By Adam Gnade

Going through my mental checklist of perfect songs about perfection, it was no surprise that so many of them were hiphop or R&B. Unlike rock's moping demigods, hiphop and R&B stars have the guts to want perfection, the pro-activeness to go looking for it, and the confidence to feel okay once they've found it--and the great ones always do.

1. "It was a Good Day," Ice Cube

Cube's perfect day starts off happy, ends happy, and he gets fucked, faded, and fed in the meantime. He even sees the lights of the Goodyear Blimp and--in classic American blues mythos braggadocio--they read, "Ice Cube's a pimp." Ice Cube is Odysseus with a jimmy that runs deep and full on cop-invisibility.

2. "Can't Get You Outta My Head," Kylie Minogue

Here, Kylie expresses perfect puppy love--nothing but innocent pre-teen crushing. It is almost fairy tale-ic in its perfection, and the backing track sounds ethereal as a ring-tone.

3. "Can't Help Falling in Love," Elvis Presley

When Elvis sang this song, he was perfect. His hair, his shoes, his cuff-lengths, his PR, his voice. And, in "Can't Help," so is his lover--his ideal personification of feminine perfection.

4. "I Want a Hippopotamus for Christmas," Gayla Peevey Little Gayla wants a hippo so bad it hurts. Even though mom says it'll eat her, she knows better: "Teacher says a hippo is a vegetarian." Yes! The perfect Christmas present.

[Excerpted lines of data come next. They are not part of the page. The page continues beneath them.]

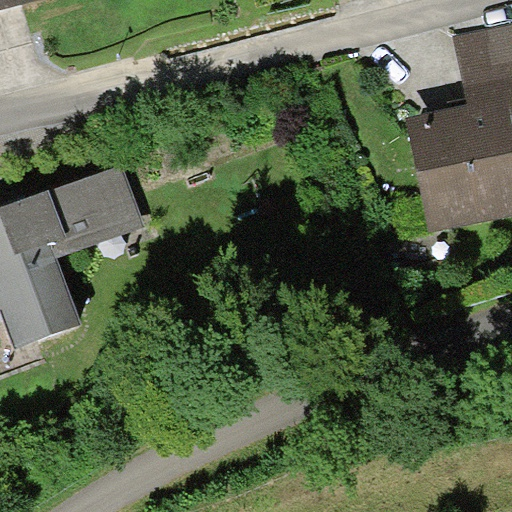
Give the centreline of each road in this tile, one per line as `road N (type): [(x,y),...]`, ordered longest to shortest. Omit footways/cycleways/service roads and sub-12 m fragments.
road 1 (residential): [(0,120),(467,0)]
road 2 (residential): [(511,324),(355,371),(110,489),(79,511)]
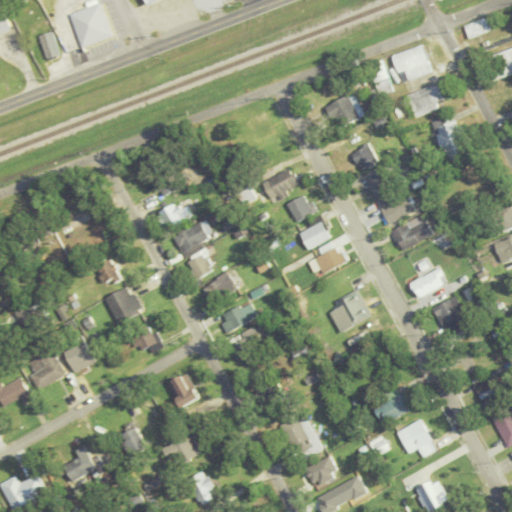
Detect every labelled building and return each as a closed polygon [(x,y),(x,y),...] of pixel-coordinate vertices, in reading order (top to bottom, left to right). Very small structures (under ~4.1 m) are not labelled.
[(145,0),(169,0),(151,10),(145,0)] [(71,17),(102,5),(114,39),(83,50),(71,17)] [(0,6),(14,32),(0,39),(0,6)] [(15,14),(19,12),(25,24),(20,26),(15,14)] [(34,19),(39,17),(45,33),(40,35),(34,19)] [(465,28),(488,20),(493,33),(470,42),(465,28)] [(41,38),(54,34),(62,57),(48,61),(41,38)] [(484,44),(488,42),(490,48),(511,39),(511,43),(488,53),(484,44)] [(400,76),(399,76),(392,59),(423,48),(433,74),(404,86),(400,76)] [(488,61),(511,51),(511,78),(496,85),(488,61)] [(370,67),(384,62),(395,94),(381,99),(370,67)] [(438,105),(439,106),(438,106),(440,111),(418,120),(416,114),(415,115),(409,99),(432,89),(433,90),(439,88),(444,102),(438,105)] [(369,95),(375,91),(384,108),(377,111),(369,95)] [(356,98),(367,118),(344,131),(337,119),(333,121),(327,110),(350,98),(351,100),(356,98)] [(245,125),(266,114),(278,136),(257,148),(245,125)] [(470,145),(466,146),(470,157),(452,164),(448,154),(446,155),(439,138),(441,137),(439,130),(440,129),(437,123),(454,117),(456,123),(457,123),(460,128),(463,127),(470,145)] [(361,166),(359,167),(353,154),(370,145),(380,163),(364,172),(361,166)] [(412,152),(416,149),(421,158),(417,161),(412,152)] [(143,162),(161,154),(168,170),(150,177),(143,162)] [(391,164),(398,160),(403,170),(396,174),(391,164)] [(163,194),(160,196),(154,185),(159,182),(156,177),(175,166),(187,187),(166,199),(163,194)] [(393,178),(394,181),(403,176),(408,186),(377,202),(373,193),(371,194),(369,190),(372,188),(366,188),(363,183),(370,179),(370,181),(388,171),(389,172),(393,169),(397,176),(393,178)] [(296,176),(299,183),(297,184),(300,188),(288,194),(291,199),(282,204),(279,199),(273,202),(264,186),(290,171),(294,177),(296,176)] [(209,184),(221,177),(225,184),(212,191),(209,184)] [(234,186),(247,180),(258,202),(245,209),(234,186)] [(380,206),(393,199),(396,204),(408,197),(417,212),(392,227),(380,206)] [(314,204),(320,215),(299,226),(289,208),(305,199),(310,207),(314,204)] [(181,209),(183,213),(189,209),(195,218),(172,234),(167,226),(163,228),(158,221),(162,218),(161,216),(174,207),(177,211),(181,209)] [(511,208),(511,230),(489,239),(486,229),(494,226),(491,217),(511,208)] [(259,218),(266,213),(270,219),(263,224),(259,218)] [(25,276),(28,274),(17,254),(21,252),(12,235),(46,216),(57,235),(41,244),(42,247),(27,256),(35,270),(33,271),(37,278),(29,283),(25,276)] [(223,227),(237,218),(241,225),(227,234),(223,227)] [(403,249),(401,250),(392,235),(409,226),(409,225),(420,218),(424,225),(427,223),(435,237),(405,254),(403,249)] [(302,236),(312,230),(310,226),(323,219),(331,233),(329,235),(332,241),(311,253),(302,236)] [(175,240),(202,225),(211,241),(202,246),(205,251),(187,261),(175,240)] [(235,237),(241,233),(245,239),(239,242),(235,237)] [(511,263),(503,267),(495,247),(511,240),(511,263)] [(337,250),(341,256),(344,254),(349,263),(326,277),(323,272),(315,276),(308,266),(317,261),(317,262),(324,257),(320,251),(330,245),(335,252),(337,250)] [(195,273),(190,265),(194,263),(192,260),(206,251),(211,258),(208,260),(214,268),(211,270),(214,274),(202,282),(205,286),(196,291),(192,286),(196,284),(191,275),(195,273)] [(467,258),(474,253),(477,258),(470,262),(467,258)] [(0,256),(13,279),(0,286),(0,256)] [(299,264),(304,261),(308,266),(303,270),(299,264)] [(121,273),(119,274),(124,284),(117,287),(115,283),(109,287),(107,285),(105,286),(101,280),(104,278),(98,267),(107,262),(109,266),(113,263),(116,268),(117,267),(121,273)] [(441,281),(445,288),(421,301),(418,295),(416,296),(411,287),(420,282),(424,279),(425,280),(437,274),(437,275),(441,273),(444,279),(441,281)] [(208,299),(209,299),(205,292),(219,283),(218,281),(228,274),(239,292),(213,308),(208,299)] [(328,312),(340,333),(371,316),(357,289),(334,302),(337,307),(328,312)] [(137,296),(145,312),(141,314),(142,317),(121,328),(108,302),(129,291),(133,299),(137,296)] [(463,321),(458,324),(461,330),(448,336),(435,311),(457,299),(463,308),(469,305),(473,314),(462,320),(463,321)] [(71,307),(78,302),(82,307),(75,312),(71,307)] [(498,307),(503,304),(508,314),(504,317),(498,307)] [(300,308),(307,305),(312,316),(305,319),(300,308)] [(43,308),(52,326),(30,338),(27,331),(25,332),(17,316),(35,306),(38,311),(43,308)] [(229,337),(223,327),(228,324),(224,317),(240,308),(242,312),(252,306),(260,319),(229,337)] [(487,309),(491,306),(495,314),(490,316),(487,309)] [(58,312),(67,307),(74,319),(65,325),(58,312)] [(84,324),(91,319),(96,325),(88,330),(84,324)] [(65,327),(74,322),(79,329),(70,335),(65,327)] [(295,326),(300,324),(304,331),(299,334),(295,326)] [(485,361),(488,359),(486,356),(488,355),(478,339),(499,325),(506,336),(502,338),(508,346),(503,350),(509,359),(491,371),(485,361)] [(231,337),(235,348),(258,338),(253,327),(231,337)] [(158,336),(163,344),(158,347),(158,346),(144,354),(141,349),(136,352),(134,347),(136,346),(132,339),(149,329),(154,338),(158,336)] [(238,353),(236,350),(246,343),(242,337),(255,329),(268,351),(244,364),(241,360),(238,362),(234,355),(238,353)] [(39,343),(46,339),(51,347),(44,351),(39,343)] [(66,355),(86,344),(98,365),(77,377),(66,355)] [(292,359),(294,358),(292,354),(305,346),(312,357),(296,366),(292,359)] [(32,379),(37,376),(31,365),(41,359),(39,355),(51,348),(68,378),(41,394),(32,379)] [(511,391),(499,399),(502,405),(488,413),(473,383),(485,377),(488,382),(504,374),(511,389),(511,391)] [(306,382),(318,375),(322,381),(310,389),(306,382)] [(178,404),(180,403),(171,387),(189,377),(195,387),(189,390),(192,396),(196,394),(202,405),(184,415),(178,404)] [(23,402),(5,411),(0,401),(0,385),(3,384),(5,389),(19,382),(22,388),(26,386),(35,403),(26,407),(23,402)] [(256,397),(278,384),(288,402),(266,414),(256,397)] [(407,397),(415,411),(411,413),(411,415),(390,426),(390,425),(385,428),(376,413),(390,405),(385,397),(397,390),(402,399),(407,397)] [(353,404),(359,401),(362,409),(356,411),(353,404)] [(492,418),(511,408),(511,409),(511,449),(510,451),(492,418)] [(304,456),(302,457),(298,449),(293,451),(281,428),(298,419),(300,423),(307,419),(324,453),(307,462),(304,456)] [(425,461),(419,452),(410,457),(398,436),(422,422),(434,444),(432,445),(437,454),(425,461)] [(135,459),(132,460),(125,448),(129,446),(125,440),(138,432),(150,453),(136,461),(135,459)] [(183,458),(170,464),(164,452),(193,437),(204,457),(187,466),(183,458)] [(375,447),(385,441),(392,452),(382,458),(375,447)] [(114,471),(101,478),(98,472),(74,485),(66,470),(77,463),(76,462),(89,454),(93,462),(100,458),(105,468),(111,465),(114,471)] [(337,474),(328,456),(302,469),(309,482),(315,479),(317,484),(337,474)] [(14,511),(2,488),(18,479),(22,486),(40,477),(49,493),(42,498),(46,506),(35,511),(14,511)] [(210,480),(216,490),(213,492),(216,498),(210,502),(212,505),(205,510),(202,506),(201,506),(197,501),(198,500),(190,485),(205,477),(207,481),(210,480)] [(145,487),(161,478),(166,486),(149,495),(145,487)] [(424,511),(427,511),(447,503),(436,479),(414,489),(424,511)] [(140,507),(133,511),(128,501),(140,494),(147,507),(141,510),(140,507)] [(153,511),(149,504),(153,501),(159,510),(155,511),(153,511)] [(182,511),(177,503),(181,501),(188,511),(182,511)]
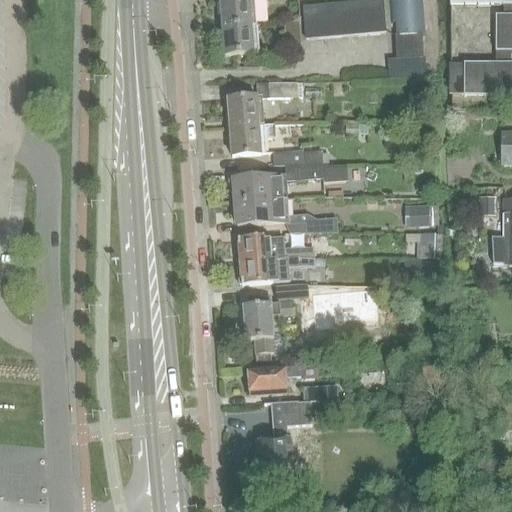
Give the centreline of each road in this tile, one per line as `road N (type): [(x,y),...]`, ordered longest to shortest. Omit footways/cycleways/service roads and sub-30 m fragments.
road 1 (primary): [(185,511),(132,23)]
road 2 (primary): [(132,23),(129,100),(159,511)]
road 3 (residential): [(211,511),(175,31)]
road 4 (unclassified): [(61,511),(47,317),(49,178),(41,159),(17,145)]
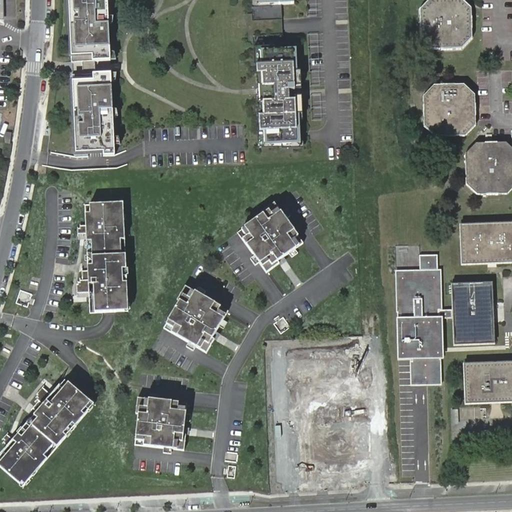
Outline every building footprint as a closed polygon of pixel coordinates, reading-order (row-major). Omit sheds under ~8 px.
[(69,0),(72,63),(83,63),(84,75),(72,76),(76,154),(104,153),(104,157),(115,157),(111,74),(96,75),(95,62),(111,62),(108,0),(69,0)] [(461,0),(434,0),(430,0),(420,12),(421,40),(431,51),(462,50),(473,40),(472,10),(461,0)] [(295,50),(255,51),(260,148),(299,146),(295,50)] [(465,85),(435,86),(425,98),(425,126),(436,136),(467,136),(478,125),(476,95),(465,85)] [(511,149),(505,143),(474,144),(464,156),(465,184),(475,195),(506,194),(511,188),(511,149)] [(302,244),(273,203),(260,212),(262,215),(237,232),(265,273),(284,260),(282,258),(302,244)] [(124,204),(86,206),(90,314),(111,313),(129,312),(124,204)] [(511,224),(455,226),(456,264),(511,262),(511,224)] [(438,256),(420,256),(420,271),(396,272),(398,360),(411,360),(412,386),(441,386),(440,359),(443,359),(442,320),(452,319),(452,310),(443,310),(441,269),(438,269),(438,256)] [(491,283),(451,284),(452,310),(452,319),(453,345),(493,343),(491,283)] [(226,311),(183,286),(175,300),(177,301),(162,328),(205,353),(216,333),(214,332),(226,311)] [(344,481),(365,481),(364,431),(364,425),(362,362),(320,365),(322,427),(323,442),(337,441),(337,454),(341,450),(348,450),(348,441),(354,441),(354,456),(350,456),(350,462),(344,463),(344,469),(338,469),(331,469),(327,475),(331,480),(344,479),(344,481)] [(511,362),(458,363),(460,405),(511,402),(511,362)] [(81,393),(66,380),(0,456),(0,466),(24,487),(95,405),(81,393)] [(188,406),(139,399),(137,415),(139,416),(135,447),(184,453),(187,430),(185,430),(188,406)] [(341,450),(337,454),(338,469),(344,469),(344,463),(350,462),(350,456),(354,456),(354,441),(348,441),(348,450),(341,450)] [(284,486),(283,452),(275,452),(275,461),(272,461),(272,467),(275,467),(276,487),(284,486)] [(310,453),(294,453),(295,476),(297,479),(312,478),(311,460),(310,459),(310,453)]
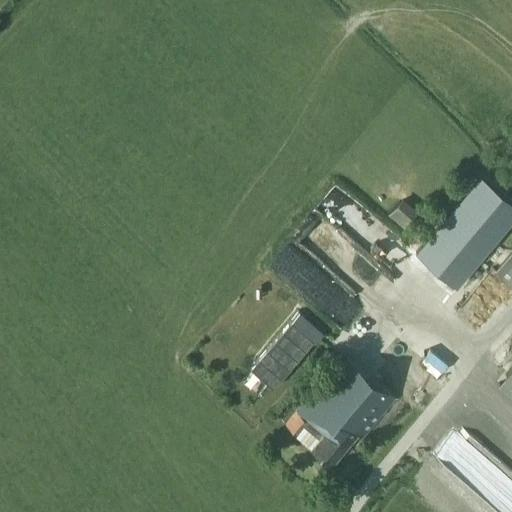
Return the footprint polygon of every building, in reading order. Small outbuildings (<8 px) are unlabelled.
[(511,219),(511,199),(480,174),(416,252),(458,286),(511,219)] [(419,209),(404,196),(389,213),(405,226),(419,209)] [(511,250),(495,270),(511,285),(511,250)] [(280,333),(251,367),(264,378),(273,385),(301,353),(313,339),(291,321),(280,333)] [(312,393),(358,432),(363,436),(396,397),(344,354),(312,393)] [(511,365),(498,381),(511,393),(511,365)] [(358,431),(324,403),(305,426),(320,438),(312,448),(331,464),(358,431)]
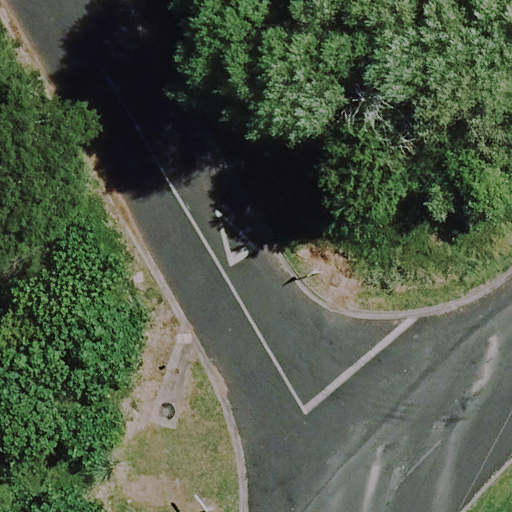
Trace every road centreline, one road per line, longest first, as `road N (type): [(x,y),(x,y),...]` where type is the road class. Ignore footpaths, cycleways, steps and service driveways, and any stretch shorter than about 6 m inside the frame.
road 1 (residential): [(378,500),(299,406),(61,0)]
road 2 (unclassified): [(378,500),(511,376)]
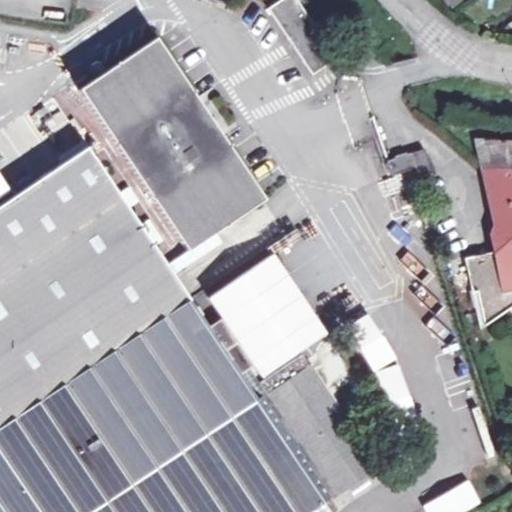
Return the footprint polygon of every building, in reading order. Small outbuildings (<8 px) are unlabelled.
[(337,58),(299,0),(282,0),(271,8),(314,75),(337,58)] [(78,88),(187,251),(210,236),(214,234),(264,201),(157,37),(78,88)] [(178,62),(193,81),(210,68),(194,49),(178,62)] [(511,140),(489,142),(490,160),(479,162),(490,213),(502,210),(505,226),(493,230),(497,247),(467,253),(481,323),(511,306),(511,140)] [(165,266),(86,146),(0,203),(0,511),(306,511),(322,502),(206,328),(171,275),(165,266)] [(424,148),(388,161),(392,174),(416,166),(419,174),(431,171),(424,148)] [(402,172),(388,177),(405,229),(420,225),(402,172)] [(0,200),(11,193),(0,176),(0,200)] [(460,270),(435,198),(428,200),(453,272),(460,270)] [(187,251),(165,266),(171,275),(220,244),(214,234),(210,236),(187,251)] [(272,254),(210,296),(262,375),(324,333),(272,254)] [(267,395),(249,369),(253,366),(220,318),(206,328),(322,502),(332,493),(267,395)] [(267,395),(332,493),(374,465),(309,368),(267,395)] [(425,511),(464,511),(480,504),(465,478),(420,503),(425,511)]
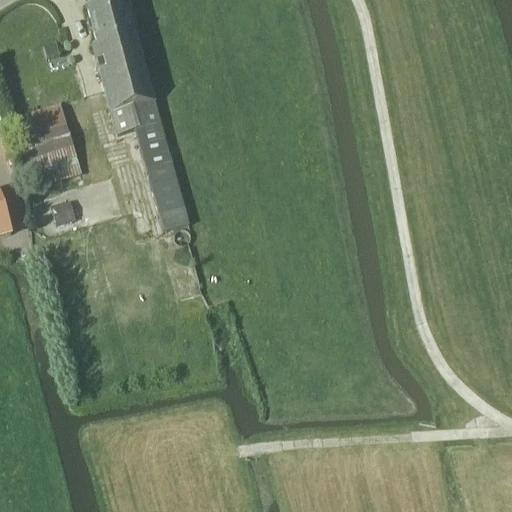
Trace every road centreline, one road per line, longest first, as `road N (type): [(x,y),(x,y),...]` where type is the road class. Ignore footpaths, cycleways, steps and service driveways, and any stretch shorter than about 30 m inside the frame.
road 1 (track): [(356,0),(421,328),(433,358),(489,417),(493,434)]
road 2 (track): [(187,382),(54,0)]
road 3 (track): [(511,433),(238,454)]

5. "A Better Son/Daughter," Rilo Kiley

Rilo's Jenny Lewis is singing about creating the ideal Jenny. And even though the lyrics run a little insider-y, it's easy to glean empowerment from her advice. This one doesn't get enough radio play, but if it did, there would be far more positive, tough, righteous children around.

6. "U Can't Touch This," MC Hammer

This is deluded, hubris-racked perfection, but perfection nonetheless. It is the perfection of self-confidence. Though the music is dated, when you were 12, this shit knocked your Hawaiian-print Keds off. Hammer made the typewriter dance and ridiculous pants seem cool because he believed they were.

7. "Gigolo," Nick Cannon

What's perfection for Mr. Cannon? Gigolo life, for reals. Spending lots of dough, going home with the groupies. Playersville as utopia. Mindlessly stupid, but perfect--a dicey contradiction.

8. "Beautiful World," Devo

An ironic tale of perfection. Devo talks about the gloss they see around them, and how it leaves a knot in their collective plasticized gut. The fruit of their frustration is their greatest song ever. Hands down.

9. "Tiny Dancer," Elton John

The ultimate '70s woman. Pretty eyes. Pirate smile. She's a seamstress for the band. Bernie and Elton's love letter to these tough, capable (albeit unappreciated) ladies.

10. "Family Affair," Mary J. Blige

Mary lays it bare, a perfect new life. Of course that's a life sans drama or hateration--just crunked-to-the rafters dancing, love, and music that lifts your heart like a gospel choir running on wild faith and rapturous inspiration. This is not the ragged Mary waking up as the morning light casts nightmarish shadows on her walls and her coke hangover makes her wanna hack it all up. This is happy Mary, pretty Mary, Mary in love and possessing a supernaturally "on" voice. Perfection incarnate.